Short problem - Reproduce the material word for word, from its first line through the line containing "collector number: 18", with both ends included. Leave out the pictures.

Begin

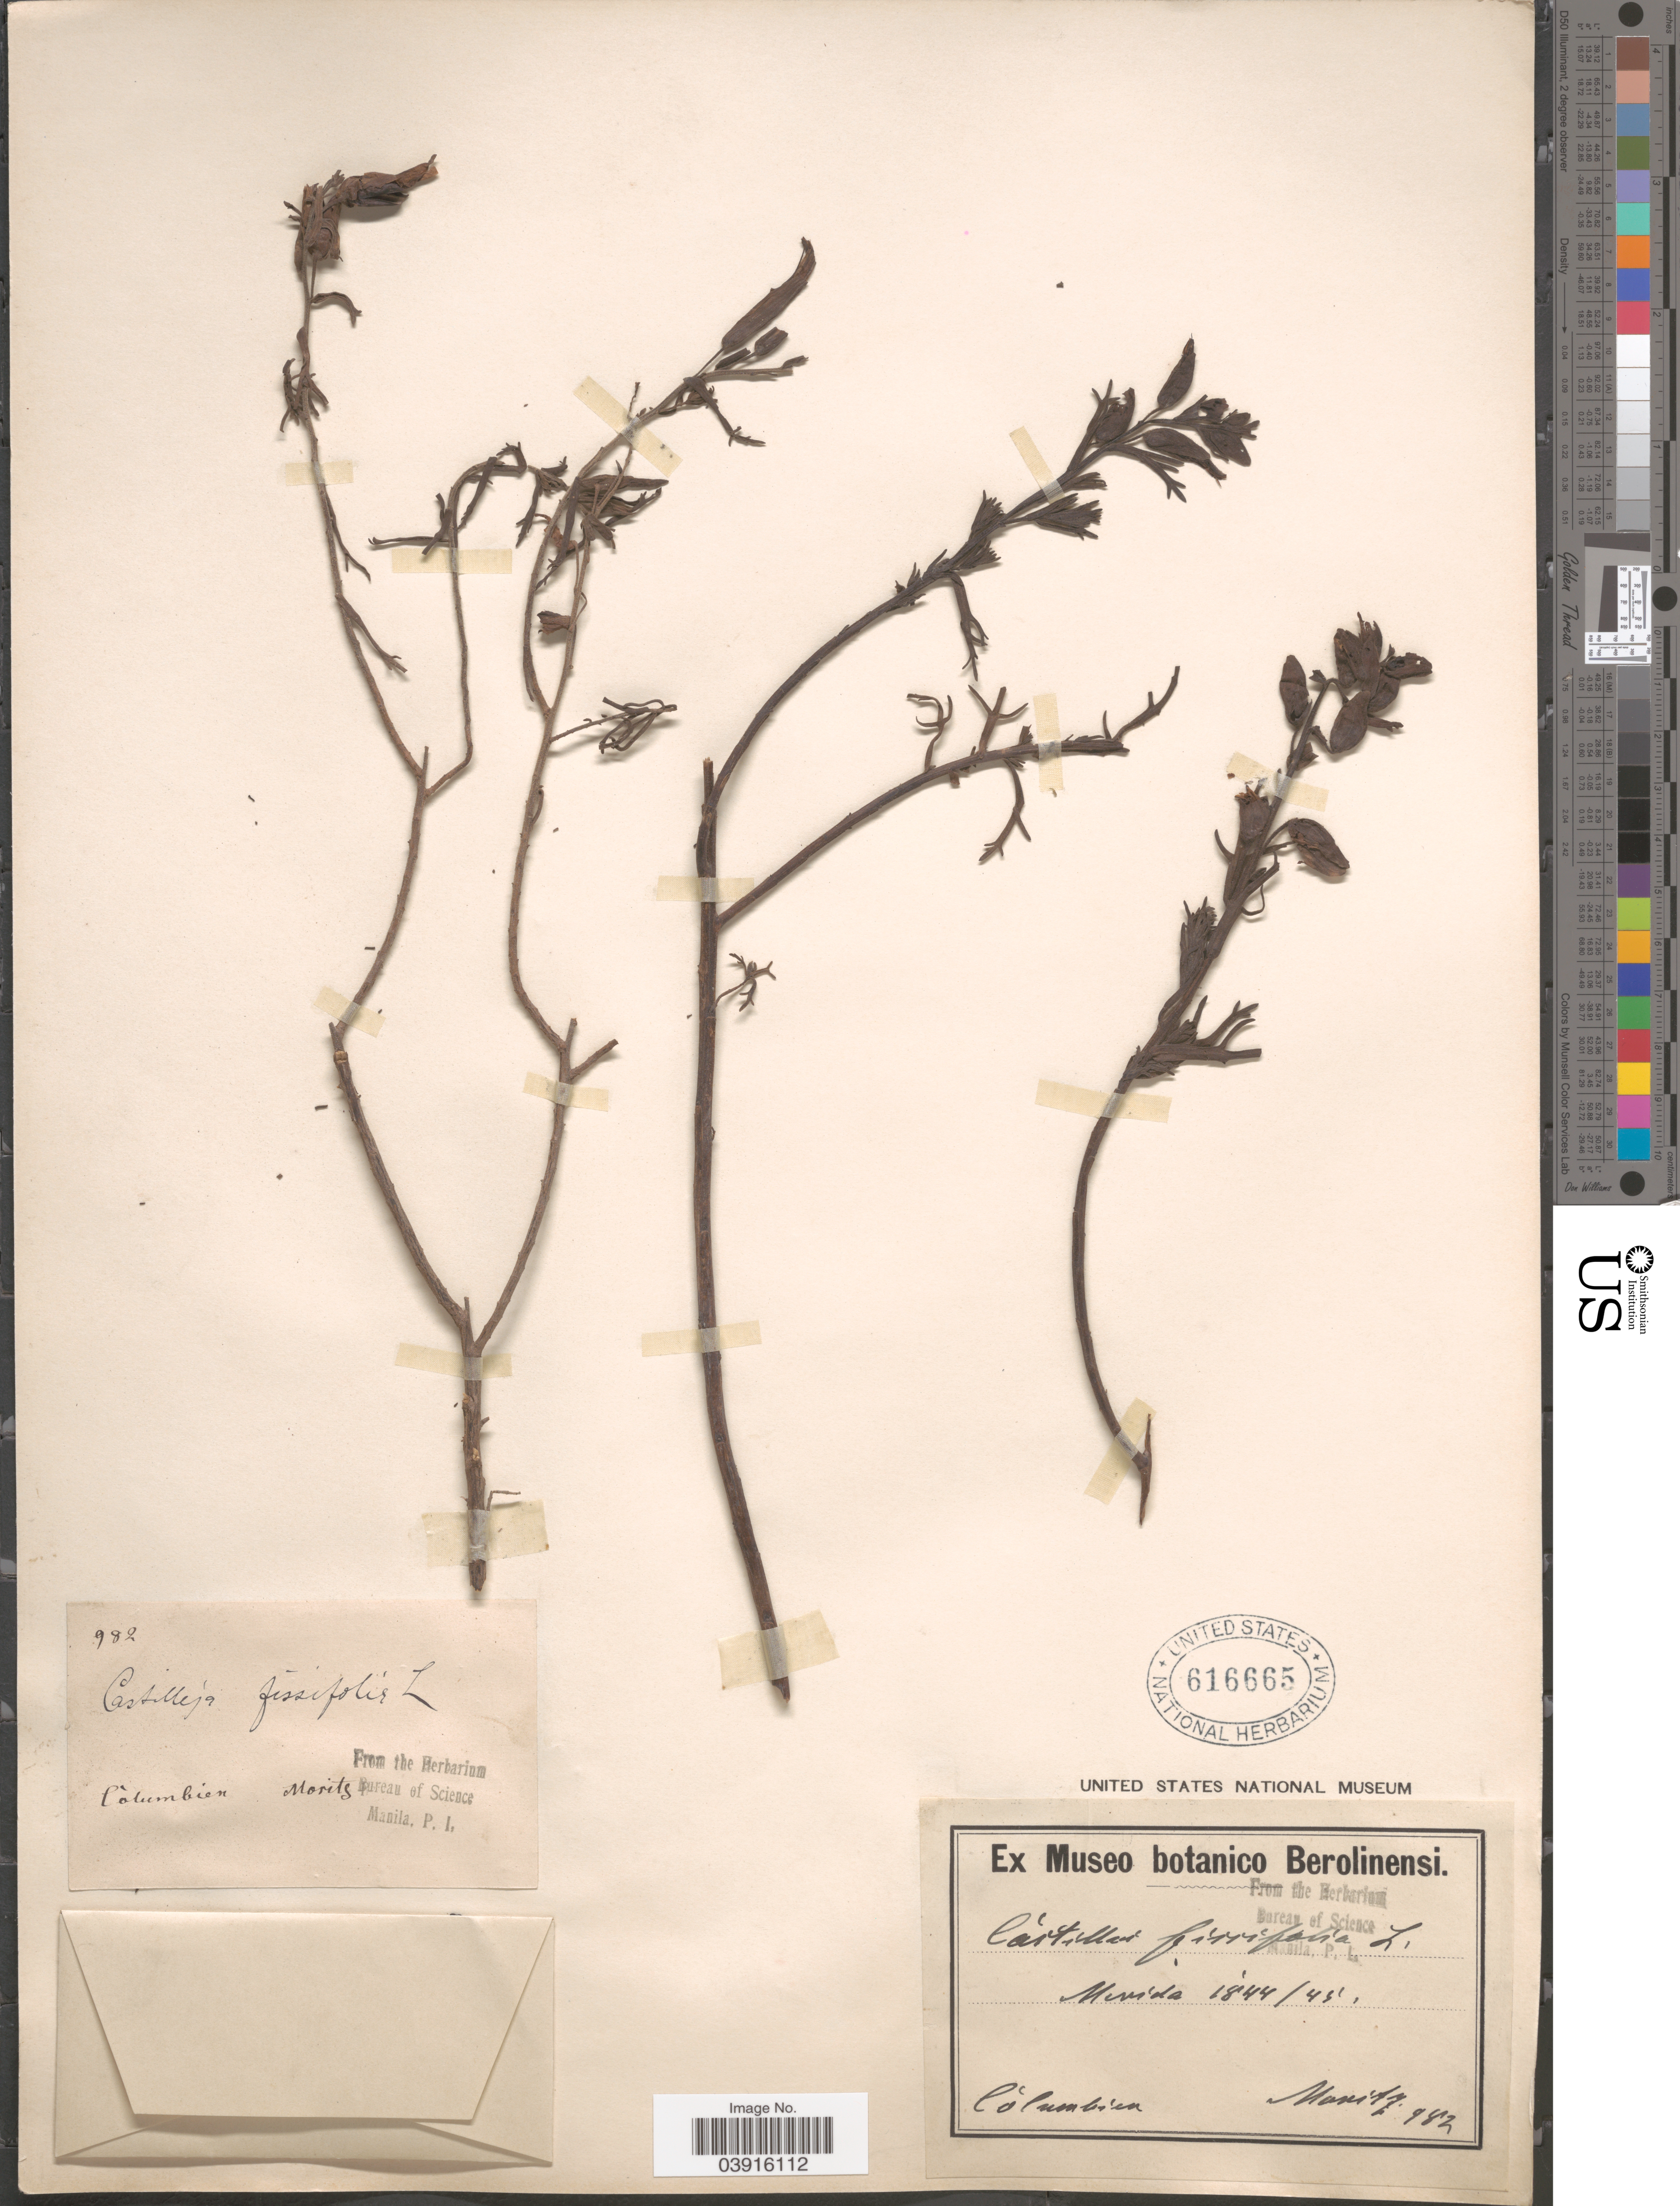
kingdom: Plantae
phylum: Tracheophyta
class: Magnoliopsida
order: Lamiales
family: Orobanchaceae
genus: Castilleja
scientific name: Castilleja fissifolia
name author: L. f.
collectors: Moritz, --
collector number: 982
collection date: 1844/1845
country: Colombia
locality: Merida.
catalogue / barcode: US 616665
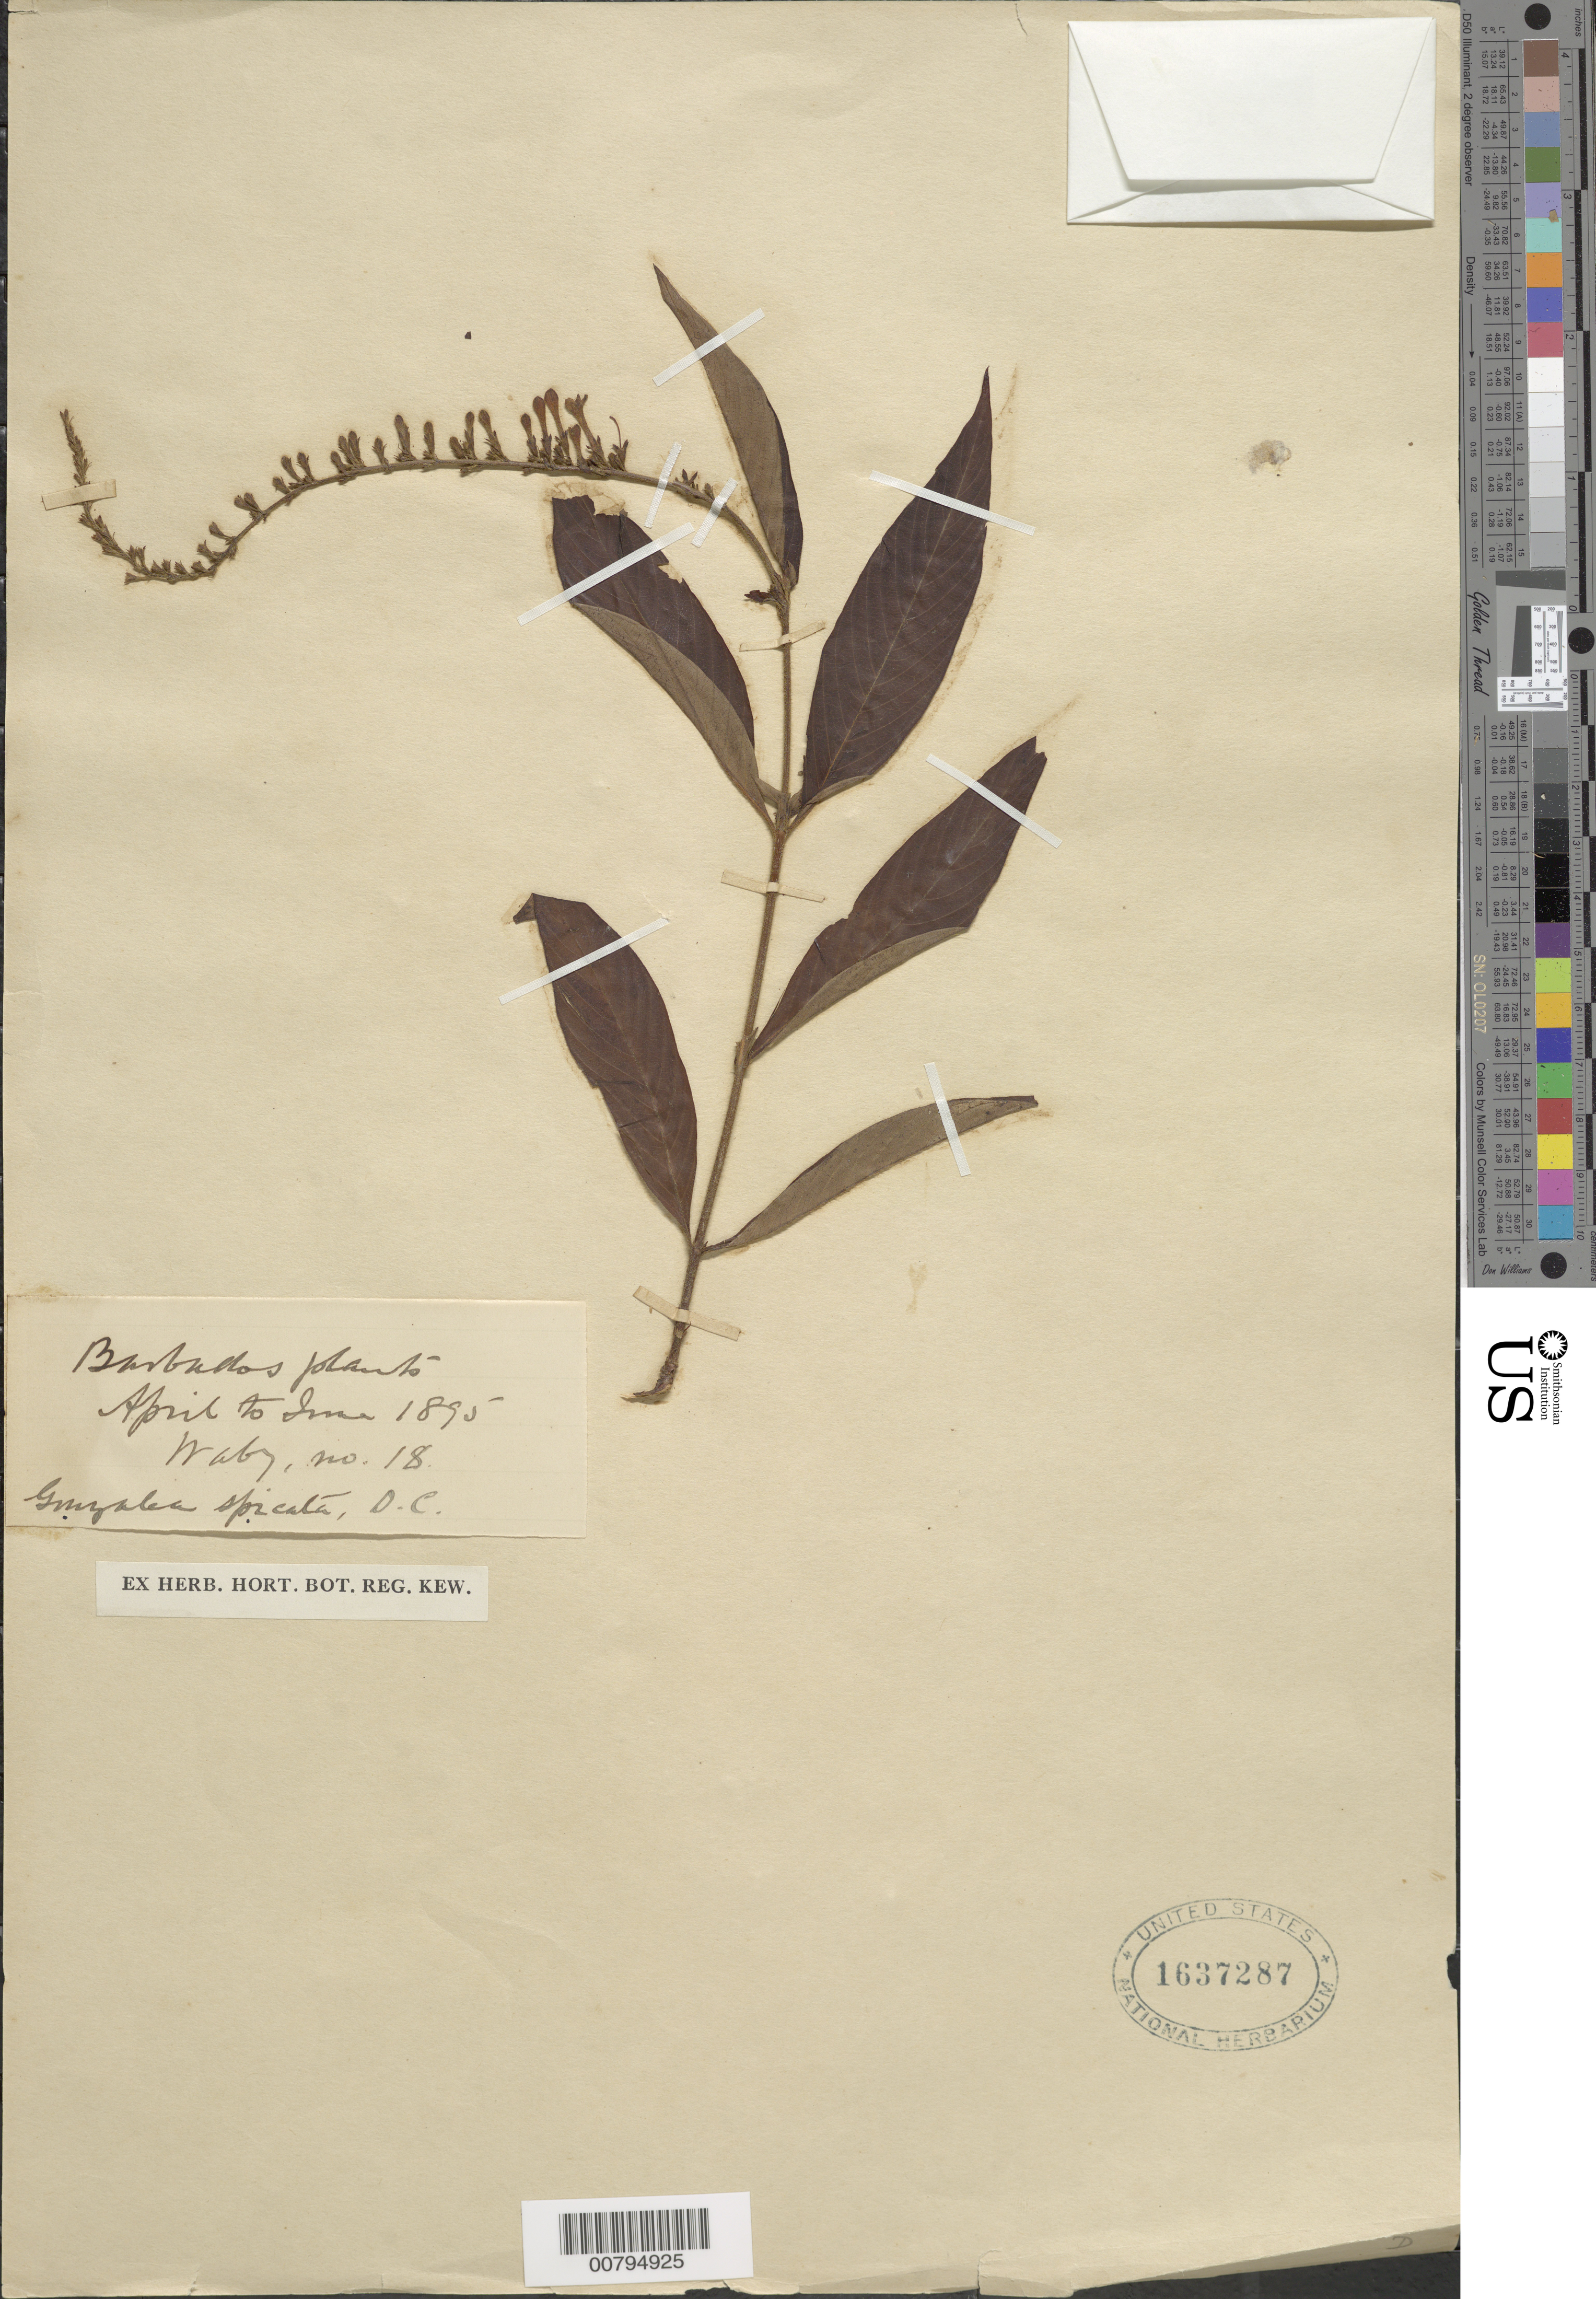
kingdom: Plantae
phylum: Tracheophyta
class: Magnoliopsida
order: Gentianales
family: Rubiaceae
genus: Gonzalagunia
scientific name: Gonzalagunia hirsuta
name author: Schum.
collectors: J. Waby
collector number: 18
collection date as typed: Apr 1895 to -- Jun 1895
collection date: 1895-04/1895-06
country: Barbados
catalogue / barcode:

End

Answer to this problem -
kingdom: Plantae
phylum: Tracheophyta
class: Magnoliopsida
order: Lamiales
family: Orobanchaceae
genus: Castilleja
scientific name: Castilleja fissifolia
name author: L. f.
collectors: Moritz, --
collector number: 982
collection date: 1844/1845
country: Colombia
locality: Merida.
catalogue / barcode: US 616665
kingdom: Plantae
phylum: Tracheophyta
class: Magnoliopsida
order: Gentianales
family: Rubiaceae
genus: Gonzalagunia
scientific name: Gonzalagunia hirsuta
name author: Schum.
collectors: J. Waby
collector number: 18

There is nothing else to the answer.